Even though the markets have bounced back, going all-in on equities – or any asset class – is a shaky investment strategy at best. All successful long-term investors know that the path to wealth is paved with a balanced portfolio that reduces market risk.
A balanced portfolio will help you sleep at night
Most indices and stocks are still down YTD, so you still might not be sleeping well at night. Yes, stocks have moved up from their lows, but you can only take advantage of great buying opportunities if you have plenty of cash available. If you don’t, you are probably still kicking yourself.
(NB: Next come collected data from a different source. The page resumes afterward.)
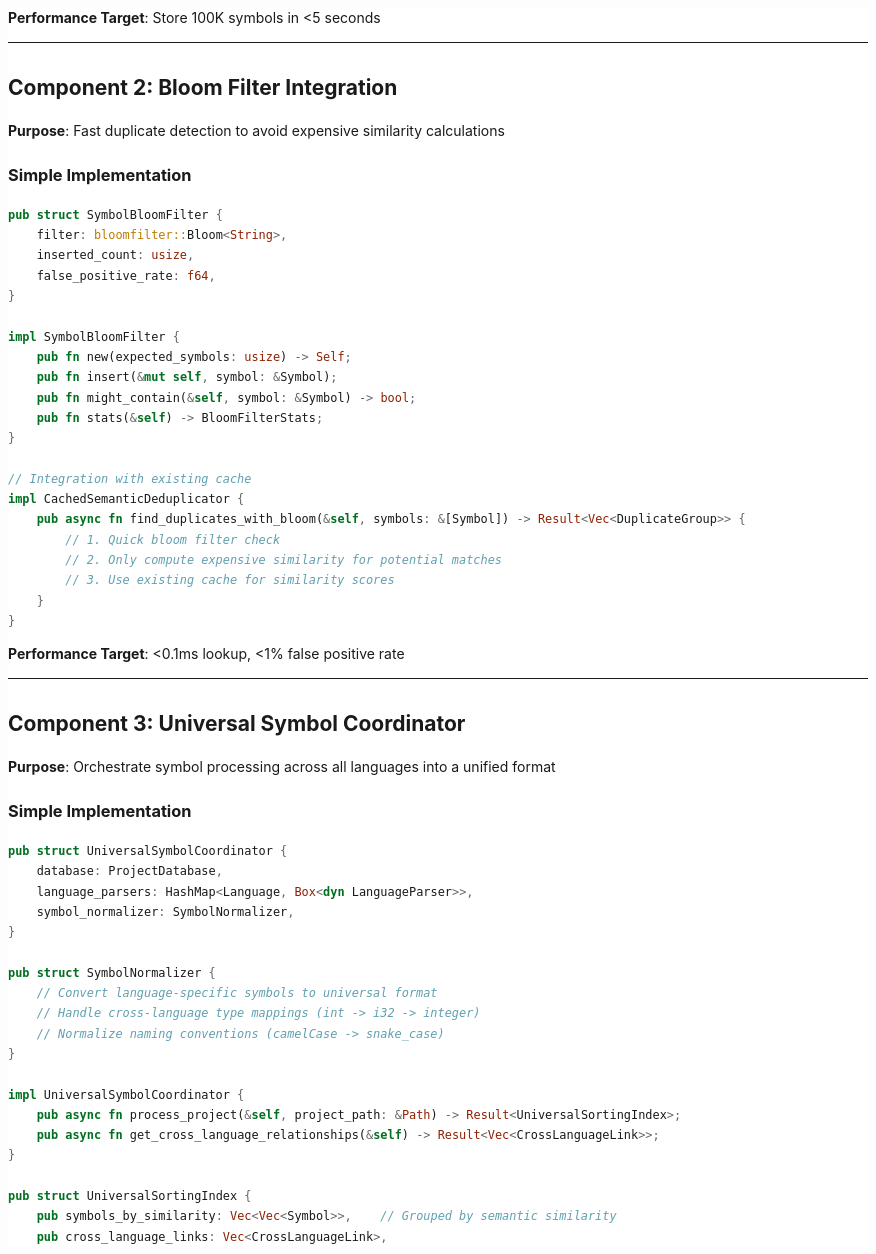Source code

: **Performance Target**: Store 100K symbols in <5 seconds

---

## Component 2: Bloom Filter Integration

**Purpose**: Fast duplicate detection to avoid expensive similarity calculations

### Simple Implementation
```rust
pub struct SymbolBloomFilter {
    filter: bloomfilter::Bloom<String>,
    inserted_count: usize,
    false_positive_rate: f64,
}

impl SymbolBloomFilter {
    pub fn new(expected_symbols: usize) -> Self;
    pub fn insert(&mut self, symbol: &Symbol);
    pub fn might_contain(&self, symbol: &Symbol) -> bool;
    pub fn stats(&self) -> BloomFilterStats;
}

// Integration with existing cache
impl CachedSemanticDeduplicator {
    pub async fn find_duplicates_with_bloom(&self, symbols: &[Symbol]) -> Result<Vec<DuplicateGroup>> {
        // 1. Quick bloom filter check
        // 2. Only compute expensive similarity for potential matches
        // 3. Use existing cache for similarity scores
    }
}
```

**Performance Target**: <0.1ms lookup, <1% false positive rate

---

## Component 3: Universal Symbol Coordinator

**Purpose**: Orchestrate symbol processing across all languages into a unified format

### Simple Implementation
```rust
pub struct UniversalSymbolCoordinator {
    database: ProjectDatabase,
    language_parsers: HashMap<Language, Box<dyn LanguageParser>>,
    symbol_normalizer: SymbolNormalizer,
}

pub struct SymbolNormalizer {
    // Convert language-specific symbols to universal format
    // Handle cross-language type mappings (int -> i32 -> integer)
    // Normalize naming conventions (camelCase -> snake_case)
}

impl UniversalSymbolCoordinator {
    pub async fn process_project(&self, project_path: &Path) -> Result<UniversalSortingIndex>;
    pub async fn get_cross_language_relationships(&self) -> Result<Vec<CrossLanguageLink>>;
}

pub struct UniversalSortingIndex {
    pub symbols_by_similarity: Vec<Vec<Symbol>>,    // Grouped by semantic similarity
    pub cross_language_links: Vec<CrossLanguageLink>,
```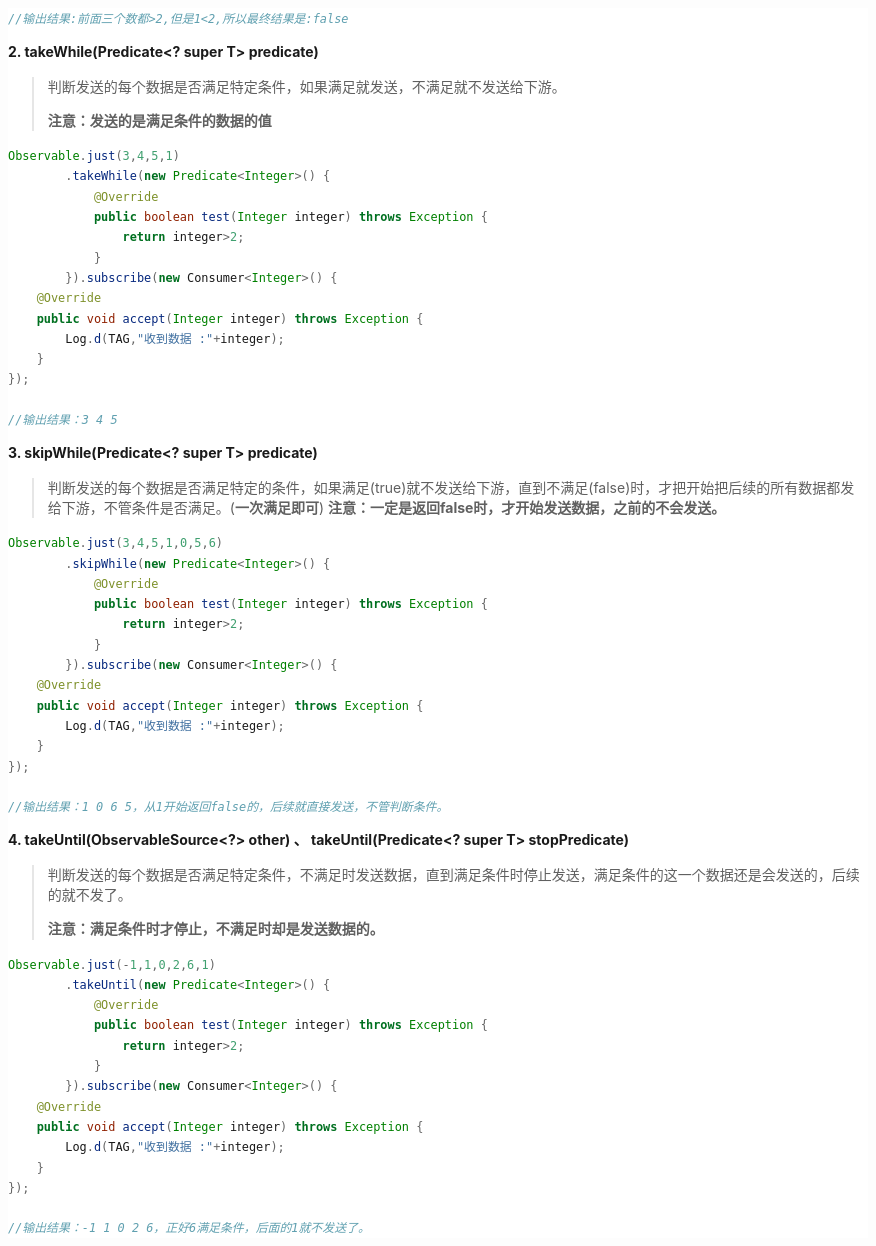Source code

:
 ```java
//输出结果:前面三个数都>2,但是1<2,所以最终结果是:false
```

**2. takeWhile(Predicate<? super T> predicate)**
> 判断发送的每个数据是否满足特定条件，如果满足就发送，不满足就不发送给下游。
> 
> **注意：发送的是满足条件的数据的值**

```java
Observable.just(3,4,5,1)
        .takeWhile(new Predicate<Integer>() {
            @Override
            public boolean test(Integer integer) throws Exception {
                return integer>2;
            }
        }).subscribe(new Consumer<Integer>() {
    @Override
    public void accept(Integer integer) throws Exception {
        Log.d(TAG,"收到数据 :"+integer);
    }
});

//输出结果：3 4 5
```

**3. skipWhile(Predicate<? super T> predicate)**
> 判断发送的每个数据是否满足特定的条件，如果满足(true)就不发送给下游，直到不满足(false)时，才把开始把后续的所有数据都发给下游，不管条件是否满足。(**一次满足即可**)
> **注意：一定是返回false时，才开始发送数据，之前的不会发送。**

```java
Observable.just(3,4,5,1,0,5,6)
        .skipWhile(new Predicate<Integer>() {
            @Override
            public boolean test(Integer integer) throws Exception {
                return integer>2;
            }
        }).subscribe(new Consumer<Integer>() {
    @Override
    public void accept(Integer integer) throws Exception {
        Log.d(TAG,"收到数据 :"+integer);
    }
});

//输出结果：1 0 6 5，从1开始返回false的，后续就直接发送，不管判断条件。
```

**4. takeUntil(ObservableSource<?> other)  、 takeUntil(Predicate<? super T> stopPredicate)**
> 判断发送的每个数据是否满足特定条件，不满足时发送数据，直到满足条件时停止发送，满足条件的这一个数据还是会发送的，后续的就不发了。
> 
> **注意：满足条件时才停止，不满足时却是发送数据的。**


```java
Observable.just(-1,1,0,2,6,1)
        .takeUntil(new Predicate<Integer>() {
            @Override
            public boolean test(Integer integer) throws Exception {
                return integer>2;
            }
        }).subscribe(new Consumer<Integer>() {
    @Override
    public void accept(Integer integer) throws Exception {
        Log.d(TAG,"收到数据 :"+integer);
    }
});

//输出结果：-1 1 0 2 6，正好6满足条件，后面的1就不发送了。
```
Let’s not forget about the Federal Reserve’s role in this recovery. Their unprecedented stimulus has helped prop up the stock market so it could regain its footing. But if another disaster strikes like this pandemic, could they undertake a similar effort to stem the rising tide? It’s not likely.
This is my long way of saying that you don’t want to rely on one asset class or institution to grow your wealth.
The SPX 500 is down about 7.2% in 2020. A balanced portfolio of equities, bonds, cash, gold, and real estate holdings would have helped you avoid the stress of the volatile stock market. Consider spreading your risk by holding assets in the following ratio:
- Equities – 45%
- Fixed income – 25%
- Cash – 15%
- Gold – 10%
- Real estate – 5%
Bonds in particular have been a safe haven. When the Fed brought rates down to zero, their intention was to hold rates down for a long period of time. This provides bond investors with fixed income, even during the wildest swings of the stock market. Long-term bonds are now up more than 25% in 2020.
Gold and silver have also performed well, with gold up a strong 16% this year. Real estate assets are also quite strong, with mortgage backed securities showing some nice gains.
If you have this mix of assets in your portfolio, you are outperforming the indices by a mile – and you are sleeping well at night.